Our uniqueness makes mass education an impossibility. It is just not possible to cater for all the educational, emotional and relational needs of all the children in a classroom. The expectation placed on teachers to do so is an unreasonable expectation, and in many cases causes stress for the teacher who is failing to rise to the expectation, and the students who are not having their needs met.
One of my respondents stated that, “… some children need the read / write version of instruction. However, it is a challenge to children who are not wired that way. Different families can cater in different ways for the differences in their children. They can provide a certain kind of education for those children academically-oriented, and give a life-oriented education for those children who are that way inclined.
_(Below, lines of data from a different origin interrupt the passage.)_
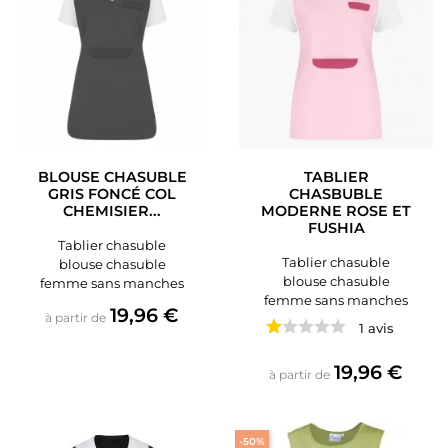
BLOUSE CHASUBLE
TABLIER
GRIS FONCÉ COL
CHASBUBLE
CHEMISIER...
MODERNE ROSE ET
FUSHIA
Tablier chasuble
Tablier chasuble
blouse chasuble
blouse chasuble
femme sans manches
femme sans manches
Prix
19,96 €
à partir de
1 avis
Prix
19,96 €
à partir de
-50%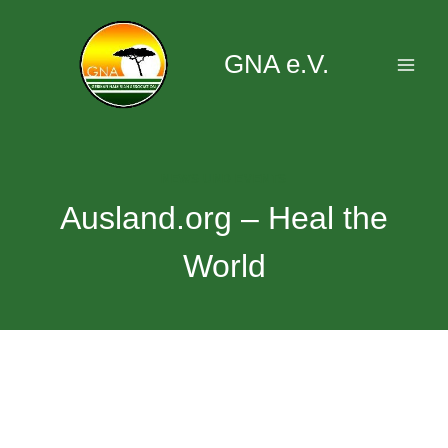
Zum
Inhalt
GNA e.V.
springen
NEWS UND EVENTS
Ausland.org – Heal the
World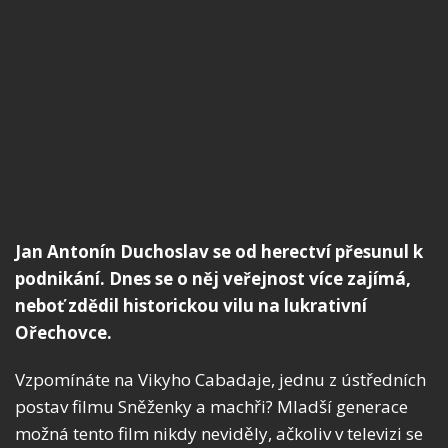
Jan Antonín Duchoslav se od herectví přesunul k
podnikání. Dnes se o něj veřejnost více zajímá,
neboť zdědil historickou vilu na lukrativní
Ořechovce.
Vzpomínáte na Vikyho Cabadaje, jednu z ústředních
postav filmu Sněženky a machři? Mladší generace
možná tento film nikdy neviděly, ačkoliv v televizi se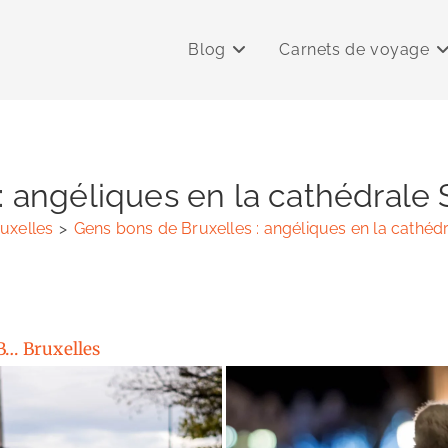
Blog
Carnets de voyage
: angéliques en la cathédrale
uxelles
>
Gens bons de Bruxelles : angéliques en la cathéd
B… Bruxelles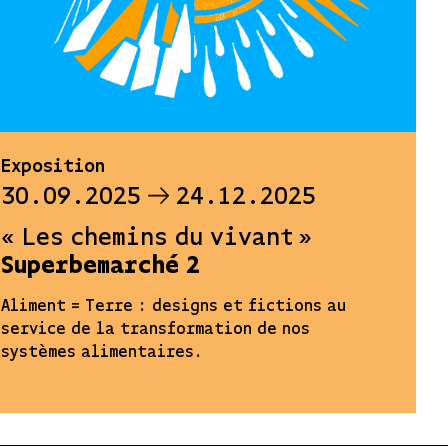
Exposition
30.09.2025
24.12.2025
« Les chemins du vivant »
Superbemarché 2
Aliment = Terre : designs et fictions au
service de la transformation de nos
systèmes alimentaires.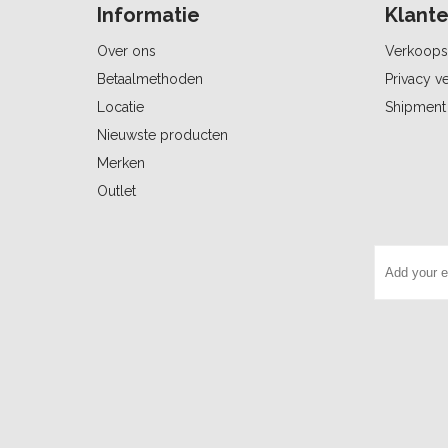
Informatie
Klante
Over ons
Verkoops
Betaalmethoden
Privacy ve
Locatie
Shipment 
Nieuwste producten
Merken
Outlet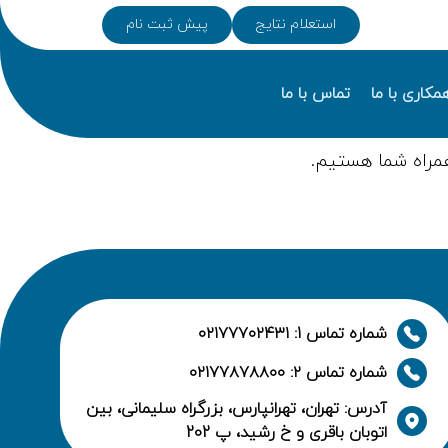
استعلام نتایج
پیش ثبت نام
مکاری با ما
تماس با ما
مراه شما هستیم.
شماره تماس 1: ۰۲۱۷۷۷۰۲۴۳۱
شماره تماس ۲: ۰۲۱۷۷۸۷۸۸۰۰
آدرس: تهران، تهرانپارس، بزرگراه سلیمانی، بین
اتوبان باقری و خ رشید، پ 202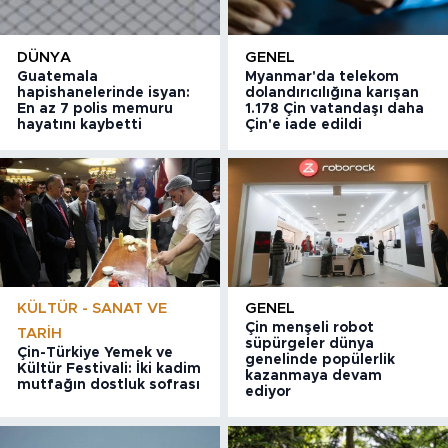
DÜNYA
GENEL
Guatemala
Myanmar'da telekom
hapishanelerinde isyan:
dolandırıcılığına karışan
En az 7 polis memuru
1.178 Çin vatandaşı daha
hayatını kaybetti
Çin'e iade edildi
KÜLTÜR - SANAT VE
GENEL
Çin menşeli robot
TARIH
süpürgeler dünya
Çin-Türkiye Yemek ve
genelinde popülerlik
Kültür Festivali: İki kadim
kazanmaya devam
mutfağın dostluk sofrası
ediyor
Parents can cater for the different needs of each of the children.”
Parents who are giving their children educational opportunities in the midst of everyday family life, can guide each of their children into tasks and projects and research assignments that cater for the particular learning style, interest and capacities of that particular child. In a classroom you are not living life, you are creating an artificial hothouse, and every situation has to be planned and prepared for. However, not everyone will be catered for, so boredom, frustration and anti-learning elements will be introduced into the classroom, which will draw the teacher’s energies and attention away from the students who are interested and do want to learn.
Long live the differences in humanity. However, the socializing agenda (i.e. indoctrination into socialism) of schools militates against such differences. Only home-based unschooling can properly recognize, feed and cause to flourish the uniqueness of each person in the family.
One thought on “… vive la difference …”
From being different to making a difference.
My experience has been that schools spend inordinate amounts of time and resources on mainly academic exercises that have little to do with serving and giving to build up and address the needs around them and make a difference in the communities they are part of as well as impacting the world to make it better and enhance the quality of life for others. Our uniqueness and value stems from God who loves his creation in all its variations and potential. It is the responsibility given to adults to nurture and train children in the ways of the Lord and for them to honour and love God. God is our foundation and life. Whatever differences exist which adds to the uniqueness of each individual we are brought together by the love and grace of God in Christ Jesus.
Perhaps we should focus more on the specifics of desired similarities, not differences. The specific ‘way’, the ‘truth’ and the ‘life’ imply wholeness, integration and unity in purpose, meaning and destiny as Jesus fully exemplifies. Unfortunately, humans rationalise and often excuse their behaviour and thinking on being simply unique and different. That can be a cover up overlooking or hiding what should be faced or revealed. All that a person was meant to be is brought out in the life of Jesus who we imitate by the Spirit of God. Any educational or schooling or deschooling endeavour that reduces Christ reduces life and authentic learning and teaching. The only thing that counts and makes a difference is faith expressing itself in love and a new creation. We can never fully and truly educate a person to be and do to make a difference, to bear fruit, apart from Christ, no matter what system or structure or programs we use. We lead, we teach, we disciple and discipline from self, sin and Satan to serve, love, praise our loving faithful Father and love the world and people around us using the gifts and resources God has given us. Being different only has value if it leads us to work together building and growing to make a difference, to enhancing the quality of people’s lives including the students as they find themselves in God’s will and exalting and glorifying the Lord in the process.